*** Opening INFORMATION SUPPLIED ***
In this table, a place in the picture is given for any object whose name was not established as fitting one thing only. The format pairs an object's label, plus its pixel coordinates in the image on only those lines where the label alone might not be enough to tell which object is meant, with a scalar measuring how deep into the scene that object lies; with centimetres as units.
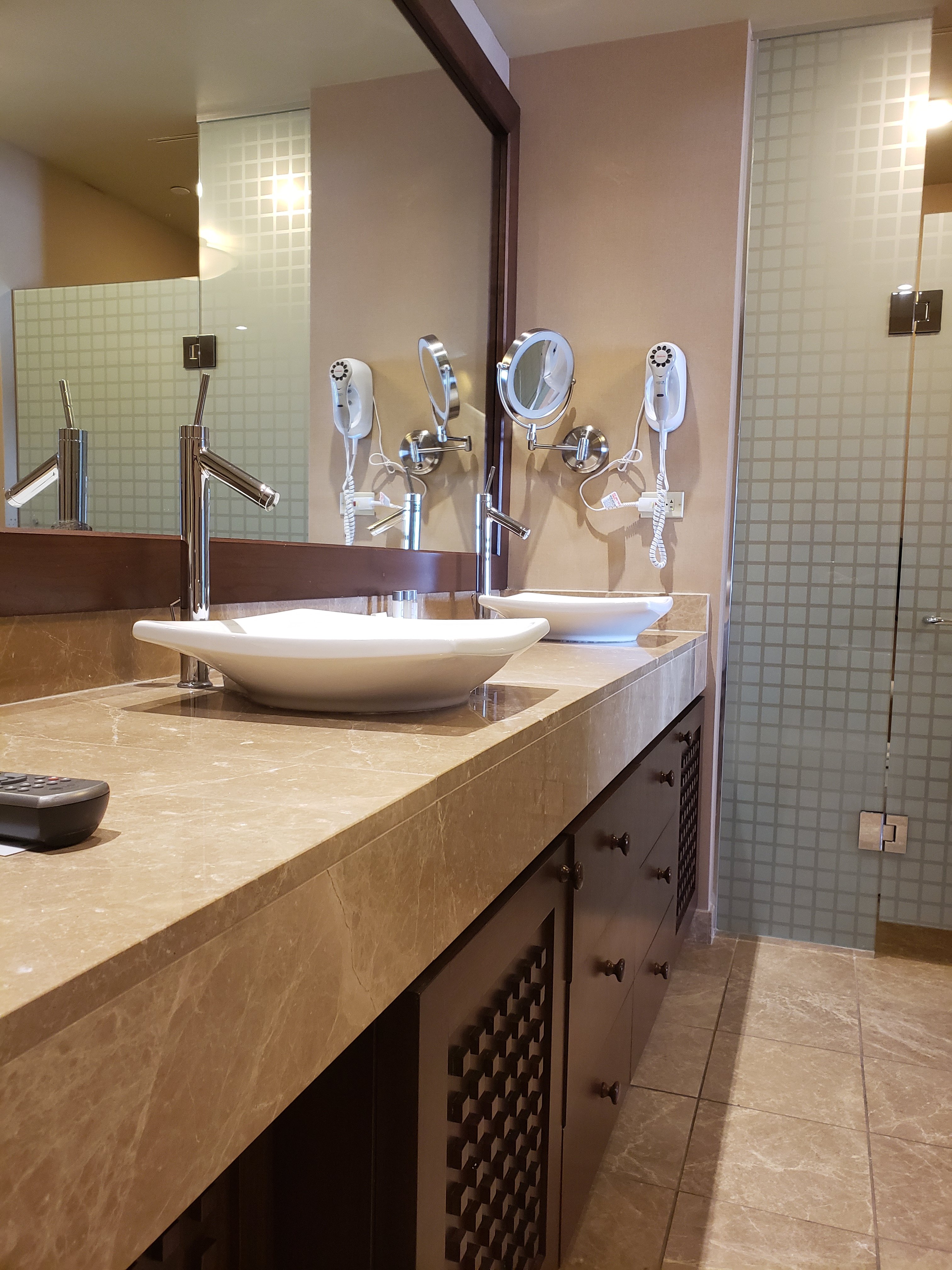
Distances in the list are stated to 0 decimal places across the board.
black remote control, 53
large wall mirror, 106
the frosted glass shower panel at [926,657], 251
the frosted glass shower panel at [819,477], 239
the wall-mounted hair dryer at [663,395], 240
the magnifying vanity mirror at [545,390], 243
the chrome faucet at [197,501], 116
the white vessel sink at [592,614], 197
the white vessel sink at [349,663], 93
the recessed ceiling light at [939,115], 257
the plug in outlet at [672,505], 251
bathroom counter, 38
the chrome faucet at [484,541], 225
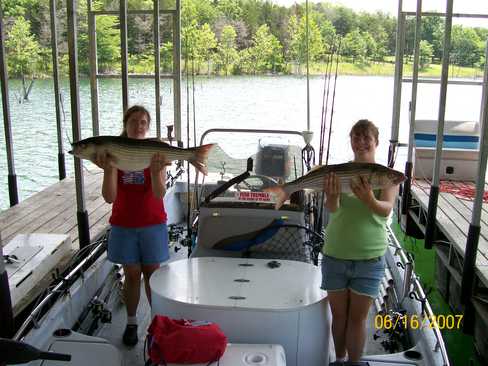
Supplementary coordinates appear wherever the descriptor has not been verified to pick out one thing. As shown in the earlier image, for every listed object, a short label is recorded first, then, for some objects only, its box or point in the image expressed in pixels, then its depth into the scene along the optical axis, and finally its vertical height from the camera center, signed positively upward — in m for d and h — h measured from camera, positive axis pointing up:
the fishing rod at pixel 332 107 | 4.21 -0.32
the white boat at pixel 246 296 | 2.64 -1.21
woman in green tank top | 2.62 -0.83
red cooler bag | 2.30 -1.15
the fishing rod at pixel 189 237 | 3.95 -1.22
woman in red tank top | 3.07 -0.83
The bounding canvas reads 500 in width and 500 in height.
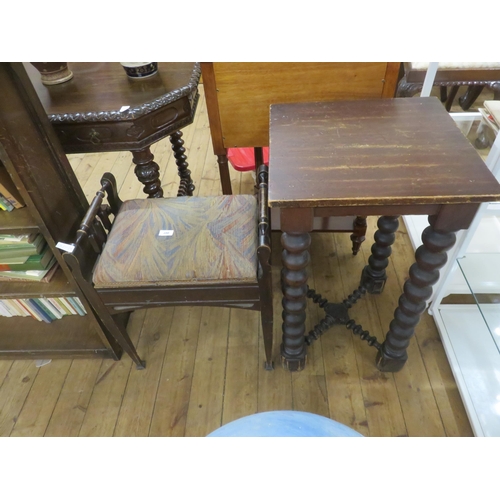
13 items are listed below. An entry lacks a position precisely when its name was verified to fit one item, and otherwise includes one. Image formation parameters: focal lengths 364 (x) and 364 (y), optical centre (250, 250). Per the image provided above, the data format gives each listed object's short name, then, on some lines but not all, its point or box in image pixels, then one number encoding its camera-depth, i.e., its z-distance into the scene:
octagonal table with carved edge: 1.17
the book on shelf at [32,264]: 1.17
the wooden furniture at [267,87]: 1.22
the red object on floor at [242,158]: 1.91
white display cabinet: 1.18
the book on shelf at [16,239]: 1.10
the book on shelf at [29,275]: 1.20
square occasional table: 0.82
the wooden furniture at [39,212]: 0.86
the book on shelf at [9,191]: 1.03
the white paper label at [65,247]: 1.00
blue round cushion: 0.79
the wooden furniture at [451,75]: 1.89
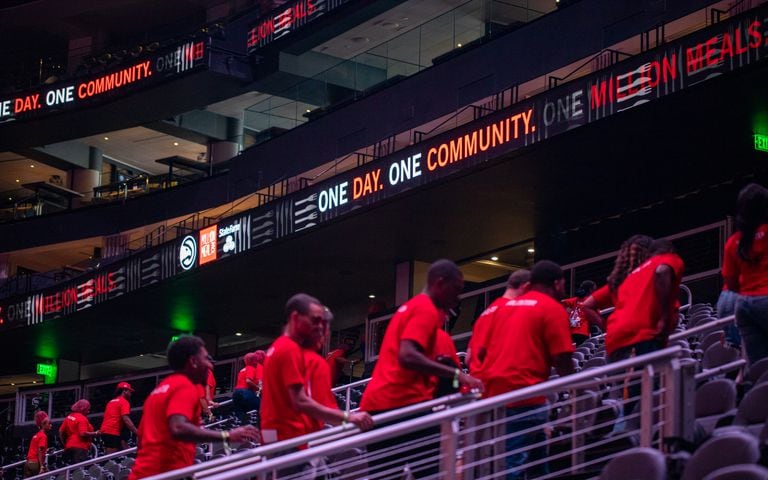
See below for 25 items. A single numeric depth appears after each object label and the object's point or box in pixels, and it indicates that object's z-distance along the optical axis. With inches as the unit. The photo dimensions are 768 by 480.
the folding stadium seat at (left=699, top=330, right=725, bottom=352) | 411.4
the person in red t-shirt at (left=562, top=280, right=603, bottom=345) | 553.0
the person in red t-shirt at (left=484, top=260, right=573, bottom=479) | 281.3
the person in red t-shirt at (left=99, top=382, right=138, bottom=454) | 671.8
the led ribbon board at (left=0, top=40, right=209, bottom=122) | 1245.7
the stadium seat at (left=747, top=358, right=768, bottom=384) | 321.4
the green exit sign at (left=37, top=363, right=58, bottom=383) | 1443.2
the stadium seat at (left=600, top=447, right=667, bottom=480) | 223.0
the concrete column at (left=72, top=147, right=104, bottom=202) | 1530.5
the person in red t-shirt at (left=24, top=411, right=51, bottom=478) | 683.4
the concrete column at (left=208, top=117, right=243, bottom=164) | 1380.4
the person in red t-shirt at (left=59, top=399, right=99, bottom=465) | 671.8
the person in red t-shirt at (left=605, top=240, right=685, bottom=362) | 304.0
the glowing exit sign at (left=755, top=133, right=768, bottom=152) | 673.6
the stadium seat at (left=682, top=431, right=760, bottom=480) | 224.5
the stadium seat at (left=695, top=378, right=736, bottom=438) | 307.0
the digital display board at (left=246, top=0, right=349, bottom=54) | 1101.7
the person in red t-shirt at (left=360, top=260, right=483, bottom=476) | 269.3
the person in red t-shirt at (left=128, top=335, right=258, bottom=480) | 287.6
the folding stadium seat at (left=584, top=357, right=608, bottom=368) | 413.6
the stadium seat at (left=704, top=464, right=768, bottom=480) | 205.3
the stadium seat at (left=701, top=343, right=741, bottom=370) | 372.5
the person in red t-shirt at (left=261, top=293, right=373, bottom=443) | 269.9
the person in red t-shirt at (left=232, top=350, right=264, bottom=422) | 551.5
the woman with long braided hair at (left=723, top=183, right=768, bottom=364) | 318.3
*** Closing INFORMATION SUPPLIED ***
# EXERCISE DIRECTIONS
In the records above, find the line with "the book on shelf at [9,191]: 1.03" and the line with "bottom=345) | 553.0"; please transcribe exactly those two lines and all lines between them, omitting any picture.

# REPLY
the book on shelf at [9,191]: 1.03
the white paper label at [65,247]: 1.00
blue round cushion: 0.79
the wooden furniture at [451,75]: 1.89
See below for 25 items. A single numeric depth appears after each object label and the object's point or box in pixels, and it indicates that object's z-distance along the optical axis. With inches as the unit. The photo dimensions are 768 by 480.
the folding stadium seat at (left=699, top=330, right=725, bottom=352) | 411.4
the person in red t-shirt at (left=562, top=280, right=603, bottom=345) | 553.0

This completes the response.